[What this task involves]: Beginning with the line that mentions "left shoulder: (173, 71)", reproduce every line through the last line of the entries, exactly, and only those.

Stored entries
::::
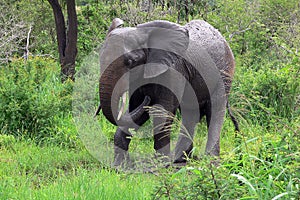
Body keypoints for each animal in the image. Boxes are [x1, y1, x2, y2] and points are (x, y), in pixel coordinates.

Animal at [95, 18, 240, 166]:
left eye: (131, 62)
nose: (147, 98)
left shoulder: (173, 71)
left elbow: (163, 111)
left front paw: (161, 164)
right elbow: (135, 110)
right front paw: (119, 165)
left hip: (223, 74)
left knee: (215, 110)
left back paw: (210, 160)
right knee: (190, 113)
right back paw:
::::
[Result]:
left shoulder: (173, 71)
left elbow: (163, 111)
left front paw: (161, 164)
right elbow: (135, 110)
right front paw: (119, 165)
left hip: (223, 74)
left knee: (215, 110)
left back paw: (210, 160)
right knee: (190, 113)
right back paw:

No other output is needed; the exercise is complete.